Minki meliriknya. Memperhatikan ekspresi Ai. “Jika untuk pelatihan, dana yang kita miliki masih cukup.” Minki selaku pengatur keuangan meyakinkan.
“Masalahnya untuk pembenahan ini, kita akan butuh lumayan banyak dana juga. Apalagi jika negosiasi berhasil. Tapi tak perlu khawatir. Koleksi gitarku mungkin bisa membantu.”
“Jangan katakan kau akan melelangnya. Tidak, Ai. Jangan lakukan itu. Kau mengumpulkan semua itu dengan susah payah.” Kibum keberatan.
“Semua itu hanya titipan. Saat sudah tak berjodoh dengan kita, apa boleh buat?”
Kembali hening. Semua paham, untuk mencapai tujuan ini tak hanya harus berperang melawan ‘para pembangkang’, tapi juga membutuhkan modal yang tidak sedikit. Sejak memiliki keinginan untuk merubah citra Jeonggu Dong, Ai telah mengeluarkan banyak dana. Dengan dikibarkannya bendera perang dari pihak lawan, ini akan semakin mempersulit keadaan dan pasti menambah biaya untuk pendanaan setiap proyek yang akan dimulai. Yongbae menatap Kibum dan Wooyoung yang tertunduk. Ai mengurut keningnya. Minki sibuk dengan buku catatan di hadapannya.
“Oh!” Wooyoung yang kebetulan duduk mengahadap pintu kaget saat mengangkat kepala.
Semua turut menatap ke arah pintu basecamp yang terbuka pada satu sisi daun pintu saja. Shin Ae sudah masuk dan berdiri dengan pose bak super model yang menjadi iklan sebuah produk. Shin Ae tersenyum lebar. Kemudian kedua tangannya ia rentangkan semakin membuat penasaran orang-orang yang sedang duduk mengitari meja ini. Shin Ae kembali tersenyum melihat ekspresi penasaran Yongbae, Ai, Minki, Wooyoung dan Kibum. Bibi Han, Yoo Jaesuk, Choi Seunghyun (TOP), dan Tuan Jeon masuk, berdiri di samping kanan dan kiri Shin Ae. Ai terkejut melihat kedatangan orang-orang ini ke basecamp. Sampai-sampai Ai bangkit dari duduknya, masih tertegun menatap ke arah pintu. Kelima orang ini berjalan mendekat. Minki, Yongbae, Kibum dan Wooyoung turut berdiri. Bibi Han, Yoo Jaesuk, Choi Seunghyun, Shin Ae, dan Tuan Jeon berhenti. Dua kubu ini saling menatap. Sejenak suasana jadi hening.

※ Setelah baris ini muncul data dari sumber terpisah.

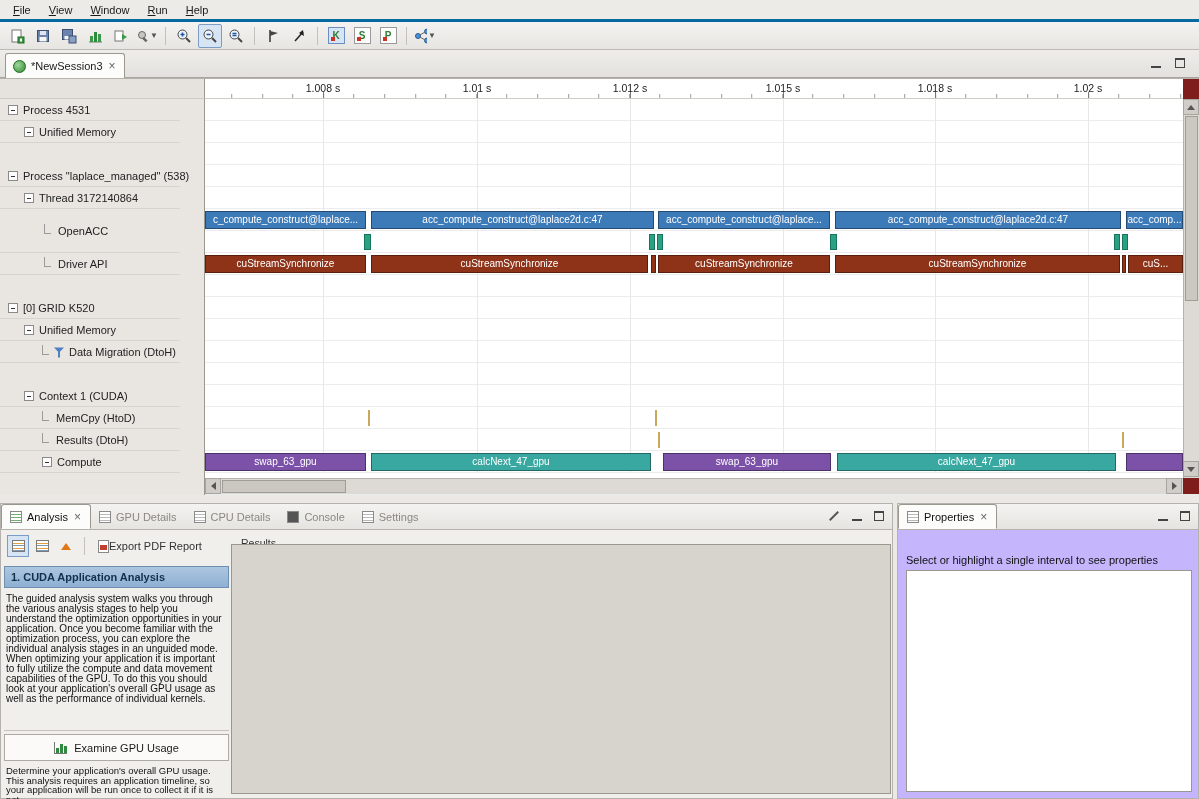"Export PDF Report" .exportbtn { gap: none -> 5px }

“An-da sekalian, kemari?” Tanya Yongbae.
“Ada rencana bagus tapi tak membaginya dengan kami. Kalian lupa dulunya tempat ini milik siapa?” Jawab Bibi Han.
“Bendera perang telah dikibarkan. Sudah waktunya menentukan pilihan, mana yang akan didukung.” Sambung Yoo Jaesuk.
“Kami datang untuk memberi dukungan pada Nona Besar.” Choi Seunghyun yang lebih di kenal sebagai TOP melanjutkan.
“Silahkan duduk.” Kibum minggir dan segera berdiri di belakang Ai bersama Minki. Wooyoung dan Yongbae menyusul. Ai turut duduk bersama Bibi Han, Yoo Jaesuk, TOP dan Tuan Jeon. Ai menatap Bibi Han.
“Bukan aku yang membujuk mereka. Sungguh. Mereka datang padaku dan kami bersama-sama kemari.” Sanggah Bibi Han. Lalu Ai beralih menatap Shin Ae.
“Aku hanya mengantar saja.” Jawab Shin Ae sambil tersenyum nyengir.
Ai menghela nafas, berlaih menatap Jaesuk. “Aku tidak melakukan apa-apa walau dari awal aku di pihakmu. Ups, maksudku di pihak Nona.”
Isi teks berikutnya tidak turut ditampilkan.